[Opening Given text section]

38    In the circumstances, there is no substance to ground 2.

Ground 3: the application to vary the registration definitions

39    The appellant submitted that by letter to the respondent dated 21 March 2016 it had sought to vary its registrations but that the respondent had not treated the letter as an application for a variation. It submitted that during the course of the hearing before the Tribunal it sought an adjournment in order that the application for a variation could be considered, or that it could obtain an internal review by the respondent of its failure to approve the variation, but that it was met by the objection, which it accepts as valid, that an application cannot be varied while it is under review by the Tribunal. It says that it was denied procedural fairness by the Tribunal by the Tribunal’s refusal of an adjournment so that it could obtain an internal review by the respondent of its failure to approve the variation that had been sought in the letter.

40    There are a number of difficulties with this ground. First, it is not at all clear that the letter of 21 March 2016 was an application for a variation. The letter is stated to be in response to a letter from the respondent dated 25 January 2016 in which the respondent notified the appellant that the respondent was commencing an examination of the appellant’s R&D tax incentive registration in accordance with s 27F of the IRD Act. The letter invited the appellant to provide further information or documentary evidence. The appellant’s letter of 21 March 2016 was on the face of it a response to that invitation and was expressed to set out “some more relevant details of our engagement with technology providers, Veritec, the company that helped develop our water trading platform”. The letter ends with the statement that “[w]e trust this information better describes the activities undertaken.” There is nothing in the letter suggesting that it is any form of application for a variation of the registrations.

41    Secondly, it was only during the hearing before the Tribunal that the appellant for the first time sought to characterise the 21 March 2016 letter as an application to vary the registrations. If indeed the letter had been intended to be an application for a variation, the appellant had had the opportunity to pursue that at an earlier time.

[Closing Given text section]
[Opening Recorded information section]

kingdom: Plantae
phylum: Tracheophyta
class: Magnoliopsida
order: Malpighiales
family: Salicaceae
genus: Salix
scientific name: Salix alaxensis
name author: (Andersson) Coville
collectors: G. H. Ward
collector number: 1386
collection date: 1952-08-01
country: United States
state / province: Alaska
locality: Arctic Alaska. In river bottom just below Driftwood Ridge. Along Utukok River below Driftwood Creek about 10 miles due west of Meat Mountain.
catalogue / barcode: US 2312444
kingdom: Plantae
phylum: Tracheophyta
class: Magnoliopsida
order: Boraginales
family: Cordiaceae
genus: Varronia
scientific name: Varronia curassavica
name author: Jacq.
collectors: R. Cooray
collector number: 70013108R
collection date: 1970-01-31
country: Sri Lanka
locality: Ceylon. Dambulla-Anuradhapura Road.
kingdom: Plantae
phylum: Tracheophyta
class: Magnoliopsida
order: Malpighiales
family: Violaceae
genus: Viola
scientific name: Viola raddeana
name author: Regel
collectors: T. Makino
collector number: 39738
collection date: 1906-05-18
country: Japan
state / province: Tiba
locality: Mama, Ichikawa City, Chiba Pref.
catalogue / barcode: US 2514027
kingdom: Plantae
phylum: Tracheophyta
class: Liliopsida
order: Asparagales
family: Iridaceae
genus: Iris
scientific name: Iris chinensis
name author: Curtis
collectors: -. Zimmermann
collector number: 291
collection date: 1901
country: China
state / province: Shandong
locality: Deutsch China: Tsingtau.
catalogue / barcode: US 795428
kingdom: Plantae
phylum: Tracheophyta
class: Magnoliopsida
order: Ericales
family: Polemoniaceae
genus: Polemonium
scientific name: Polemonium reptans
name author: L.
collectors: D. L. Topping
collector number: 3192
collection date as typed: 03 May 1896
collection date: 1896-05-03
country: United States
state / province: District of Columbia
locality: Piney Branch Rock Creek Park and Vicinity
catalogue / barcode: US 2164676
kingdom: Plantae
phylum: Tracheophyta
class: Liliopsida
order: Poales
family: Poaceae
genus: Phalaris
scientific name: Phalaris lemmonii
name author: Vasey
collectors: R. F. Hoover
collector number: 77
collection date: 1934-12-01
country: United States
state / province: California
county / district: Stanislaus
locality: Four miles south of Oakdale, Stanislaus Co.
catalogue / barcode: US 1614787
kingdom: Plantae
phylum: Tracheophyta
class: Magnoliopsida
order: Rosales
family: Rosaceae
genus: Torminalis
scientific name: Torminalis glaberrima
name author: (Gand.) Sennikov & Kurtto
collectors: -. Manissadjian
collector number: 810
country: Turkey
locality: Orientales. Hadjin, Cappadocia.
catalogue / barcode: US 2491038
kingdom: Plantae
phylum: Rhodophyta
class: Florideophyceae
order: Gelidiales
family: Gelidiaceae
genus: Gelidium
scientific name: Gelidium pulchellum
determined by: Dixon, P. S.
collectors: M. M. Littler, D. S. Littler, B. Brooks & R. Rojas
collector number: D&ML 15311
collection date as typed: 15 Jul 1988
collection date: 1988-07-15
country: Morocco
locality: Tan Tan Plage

[Closing Recorded information section]

#### What the task requires:
Please state the date of the respondent's letter that, according to the appeal excerpt, notified the appellant that an examination of its R&D tax incentive registration was starting. These entries come from a separate source.

#### Problem solution:
25 January 2016